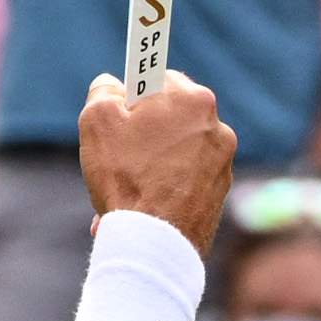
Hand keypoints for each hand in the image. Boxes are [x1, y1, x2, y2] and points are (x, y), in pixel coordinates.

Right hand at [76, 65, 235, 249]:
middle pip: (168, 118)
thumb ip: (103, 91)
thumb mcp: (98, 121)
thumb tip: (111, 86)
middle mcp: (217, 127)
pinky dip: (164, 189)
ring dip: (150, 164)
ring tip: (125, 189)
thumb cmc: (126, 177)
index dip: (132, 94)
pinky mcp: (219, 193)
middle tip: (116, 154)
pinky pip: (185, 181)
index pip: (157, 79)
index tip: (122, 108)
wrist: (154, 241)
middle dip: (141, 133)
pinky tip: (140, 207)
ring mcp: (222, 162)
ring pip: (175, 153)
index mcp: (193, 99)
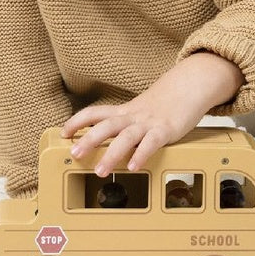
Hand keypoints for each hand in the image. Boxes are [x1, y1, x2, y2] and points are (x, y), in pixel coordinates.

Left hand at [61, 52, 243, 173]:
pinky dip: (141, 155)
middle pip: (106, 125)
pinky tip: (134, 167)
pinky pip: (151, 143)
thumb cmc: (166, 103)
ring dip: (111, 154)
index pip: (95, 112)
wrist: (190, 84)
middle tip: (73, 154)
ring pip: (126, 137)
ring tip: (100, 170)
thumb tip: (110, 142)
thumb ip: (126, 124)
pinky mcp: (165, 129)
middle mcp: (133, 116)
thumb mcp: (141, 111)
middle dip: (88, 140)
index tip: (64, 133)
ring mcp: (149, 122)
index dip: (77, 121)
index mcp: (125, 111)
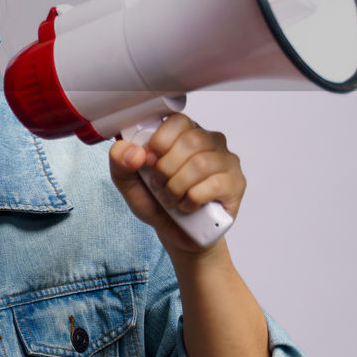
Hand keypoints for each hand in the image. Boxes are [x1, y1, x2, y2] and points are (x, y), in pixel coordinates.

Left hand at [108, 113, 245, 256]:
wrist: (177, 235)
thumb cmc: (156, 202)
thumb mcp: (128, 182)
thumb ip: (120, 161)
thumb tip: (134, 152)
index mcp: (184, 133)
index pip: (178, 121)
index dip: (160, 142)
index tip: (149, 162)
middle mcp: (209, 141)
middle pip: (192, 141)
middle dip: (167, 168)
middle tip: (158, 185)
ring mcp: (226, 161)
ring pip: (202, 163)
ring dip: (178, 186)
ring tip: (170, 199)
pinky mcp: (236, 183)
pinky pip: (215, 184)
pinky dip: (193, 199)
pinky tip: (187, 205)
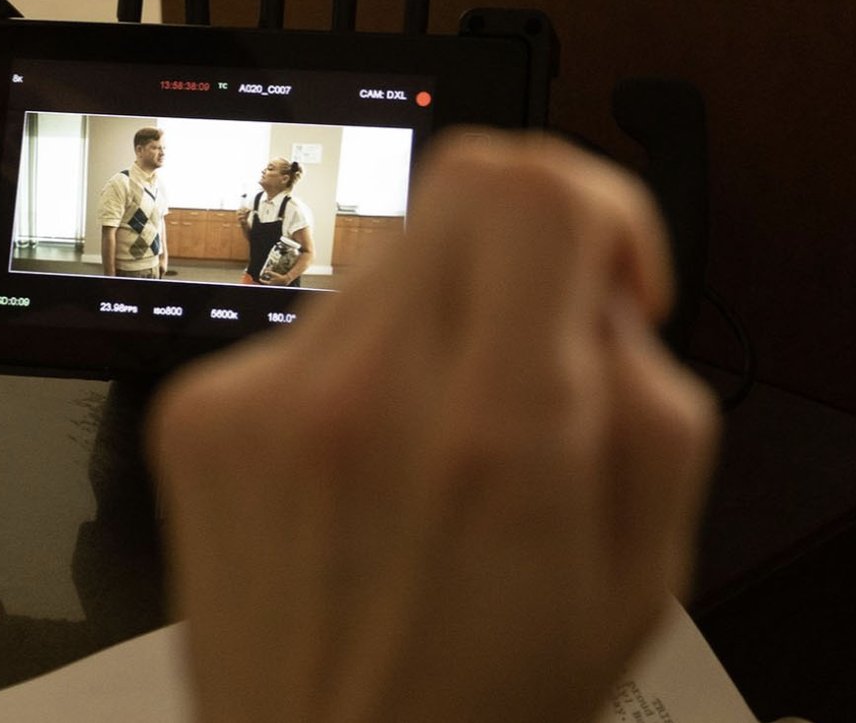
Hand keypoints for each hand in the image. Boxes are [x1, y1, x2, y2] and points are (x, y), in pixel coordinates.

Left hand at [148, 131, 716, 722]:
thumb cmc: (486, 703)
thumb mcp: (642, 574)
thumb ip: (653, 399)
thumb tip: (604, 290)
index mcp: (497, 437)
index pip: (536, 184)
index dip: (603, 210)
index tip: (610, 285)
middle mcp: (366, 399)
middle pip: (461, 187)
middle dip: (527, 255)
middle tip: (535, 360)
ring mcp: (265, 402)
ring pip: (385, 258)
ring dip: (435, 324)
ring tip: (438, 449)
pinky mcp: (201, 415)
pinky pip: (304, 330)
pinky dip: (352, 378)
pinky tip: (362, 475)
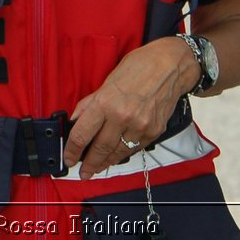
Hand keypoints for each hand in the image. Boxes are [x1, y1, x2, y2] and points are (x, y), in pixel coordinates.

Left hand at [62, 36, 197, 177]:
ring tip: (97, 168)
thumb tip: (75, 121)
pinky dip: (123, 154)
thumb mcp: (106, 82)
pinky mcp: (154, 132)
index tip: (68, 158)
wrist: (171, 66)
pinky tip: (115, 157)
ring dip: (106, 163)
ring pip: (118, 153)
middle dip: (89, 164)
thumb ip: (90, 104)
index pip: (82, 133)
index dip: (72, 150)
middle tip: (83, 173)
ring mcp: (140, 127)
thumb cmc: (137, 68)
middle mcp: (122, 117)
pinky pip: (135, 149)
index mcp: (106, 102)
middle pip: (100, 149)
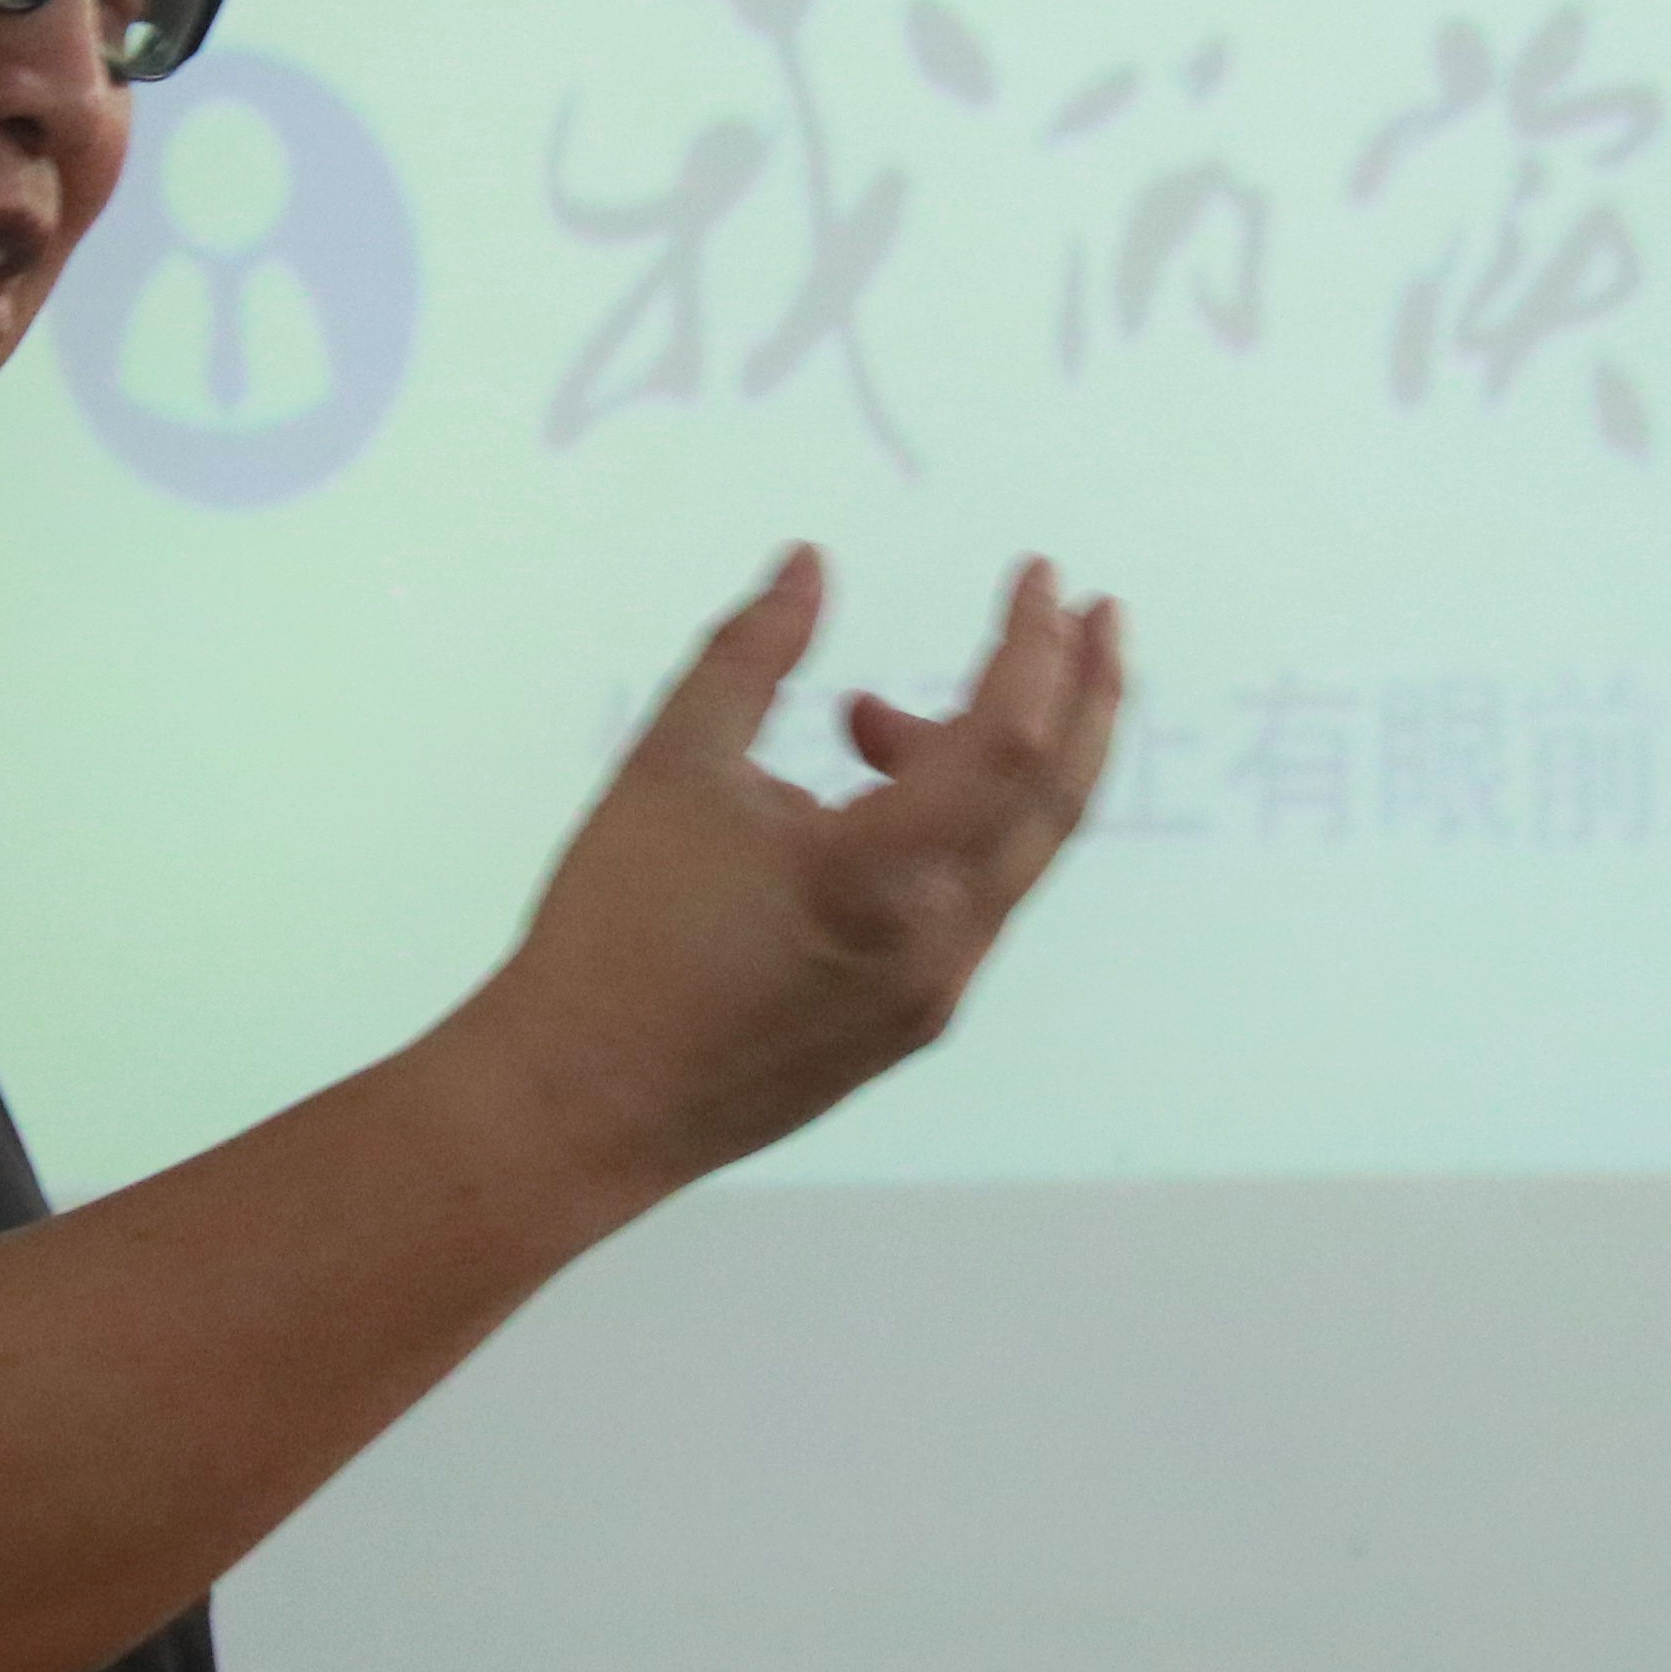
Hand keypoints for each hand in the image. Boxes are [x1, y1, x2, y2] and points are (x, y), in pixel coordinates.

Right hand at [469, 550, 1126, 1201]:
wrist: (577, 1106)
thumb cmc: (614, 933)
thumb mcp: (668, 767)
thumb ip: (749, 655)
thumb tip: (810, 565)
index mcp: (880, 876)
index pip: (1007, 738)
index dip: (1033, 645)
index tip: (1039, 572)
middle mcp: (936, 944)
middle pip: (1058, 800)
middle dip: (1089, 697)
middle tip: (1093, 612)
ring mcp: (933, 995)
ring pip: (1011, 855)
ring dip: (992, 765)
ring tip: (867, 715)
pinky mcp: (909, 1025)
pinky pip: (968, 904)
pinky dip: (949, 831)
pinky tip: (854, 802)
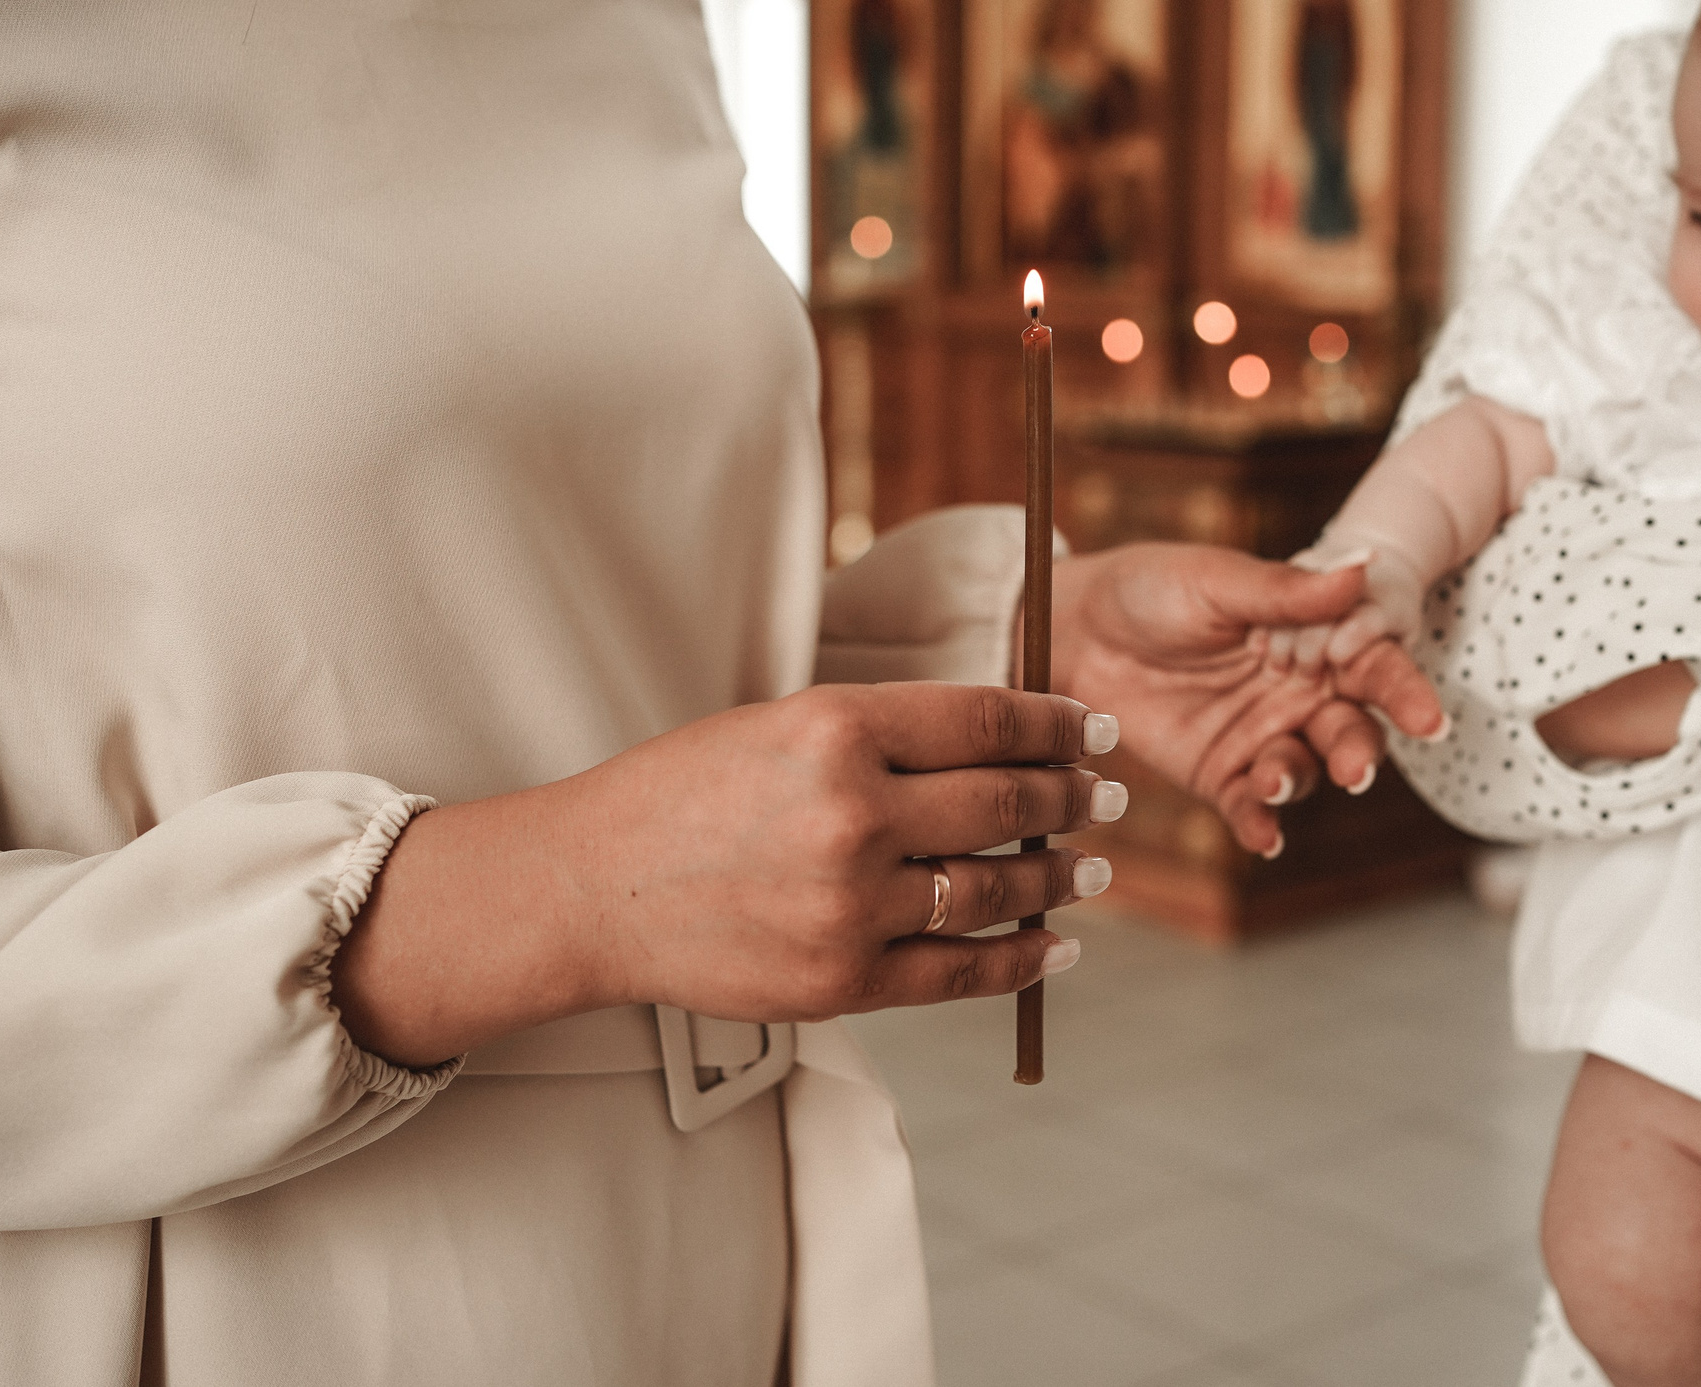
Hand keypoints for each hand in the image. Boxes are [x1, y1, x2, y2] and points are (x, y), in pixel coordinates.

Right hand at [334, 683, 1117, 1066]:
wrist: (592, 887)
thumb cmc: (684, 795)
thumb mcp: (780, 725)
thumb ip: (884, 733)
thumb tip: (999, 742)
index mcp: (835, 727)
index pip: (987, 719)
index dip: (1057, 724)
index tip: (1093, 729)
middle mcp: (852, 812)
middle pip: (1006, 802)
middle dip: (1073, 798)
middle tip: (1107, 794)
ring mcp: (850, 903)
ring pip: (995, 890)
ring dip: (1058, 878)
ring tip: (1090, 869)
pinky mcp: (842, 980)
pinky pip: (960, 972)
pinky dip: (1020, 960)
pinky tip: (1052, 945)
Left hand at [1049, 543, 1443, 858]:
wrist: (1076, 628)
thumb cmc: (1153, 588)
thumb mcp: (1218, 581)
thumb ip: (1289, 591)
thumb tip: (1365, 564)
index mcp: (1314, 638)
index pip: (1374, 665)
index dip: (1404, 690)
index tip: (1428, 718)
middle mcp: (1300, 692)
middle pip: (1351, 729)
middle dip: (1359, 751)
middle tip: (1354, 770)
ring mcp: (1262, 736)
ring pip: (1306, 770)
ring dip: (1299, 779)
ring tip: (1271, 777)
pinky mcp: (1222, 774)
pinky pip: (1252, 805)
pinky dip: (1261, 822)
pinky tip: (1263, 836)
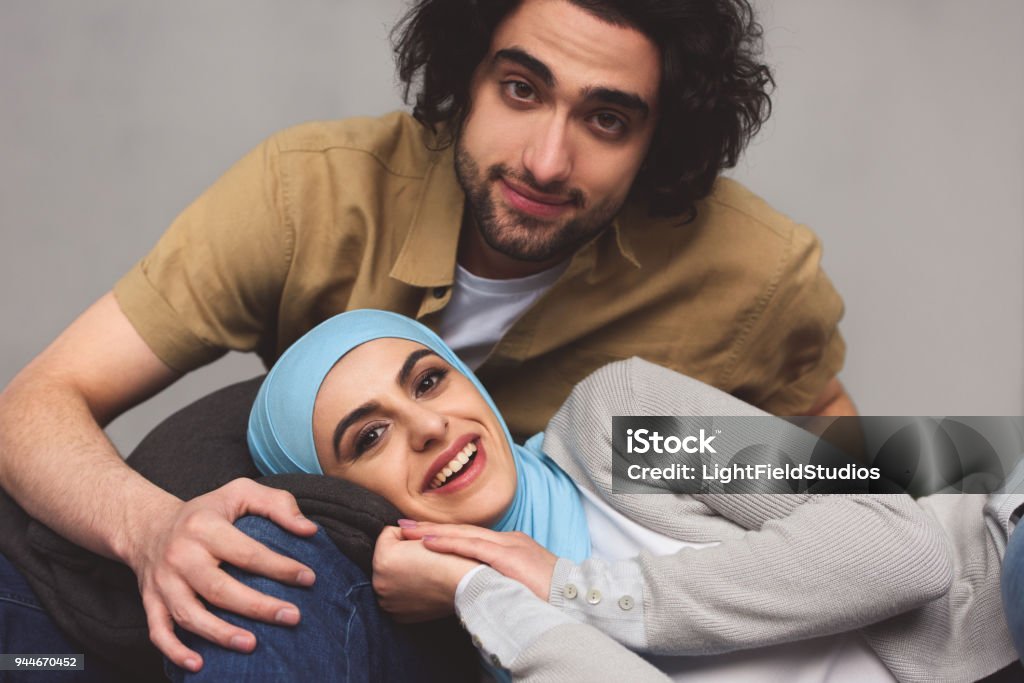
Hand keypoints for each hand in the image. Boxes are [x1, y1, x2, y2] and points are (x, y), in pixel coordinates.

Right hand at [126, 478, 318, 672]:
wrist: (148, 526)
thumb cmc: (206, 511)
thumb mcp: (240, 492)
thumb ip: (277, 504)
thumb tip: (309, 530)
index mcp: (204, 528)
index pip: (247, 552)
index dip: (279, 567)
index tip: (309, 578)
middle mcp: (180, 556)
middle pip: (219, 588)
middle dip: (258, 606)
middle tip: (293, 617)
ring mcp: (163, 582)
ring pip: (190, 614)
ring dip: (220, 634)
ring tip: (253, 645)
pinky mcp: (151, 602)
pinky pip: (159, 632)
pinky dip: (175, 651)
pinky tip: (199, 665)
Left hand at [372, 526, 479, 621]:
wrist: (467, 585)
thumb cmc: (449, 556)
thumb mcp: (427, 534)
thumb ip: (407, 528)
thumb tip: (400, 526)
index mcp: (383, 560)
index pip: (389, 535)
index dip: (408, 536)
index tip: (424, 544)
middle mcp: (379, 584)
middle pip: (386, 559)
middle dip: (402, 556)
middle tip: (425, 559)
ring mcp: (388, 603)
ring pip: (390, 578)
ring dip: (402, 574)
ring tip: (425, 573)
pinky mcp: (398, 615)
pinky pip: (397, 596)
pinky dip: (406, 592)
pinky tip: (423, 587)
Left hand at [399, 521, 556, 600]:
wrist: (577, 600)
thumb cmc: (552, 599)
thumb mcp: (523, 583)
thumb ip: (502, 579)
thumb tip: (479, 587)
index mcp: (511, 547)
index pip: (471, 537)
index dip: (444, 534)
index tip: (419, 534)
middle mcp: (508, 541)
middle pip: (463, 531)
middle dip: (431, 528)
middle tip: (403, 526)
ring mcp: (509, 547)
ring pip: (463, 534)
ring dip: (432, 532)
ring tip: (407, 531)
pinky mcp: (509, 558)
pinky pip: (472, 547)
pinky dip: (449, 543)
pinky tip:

-*-*-

* [Work to complete]:
In the data above, which lines have "wrist"? Report each of them.

* [Response]:
wrist: (154, 241)
wrist: (190, 84)
wrist: (177, 235)
wrist: (171, 66)
wrist: (577, 1106)
wrist: (592, 887)
wrist: (1076, 628)
wrist: (148, 526)
wrist: (467, 585)
wrist: (577, 600)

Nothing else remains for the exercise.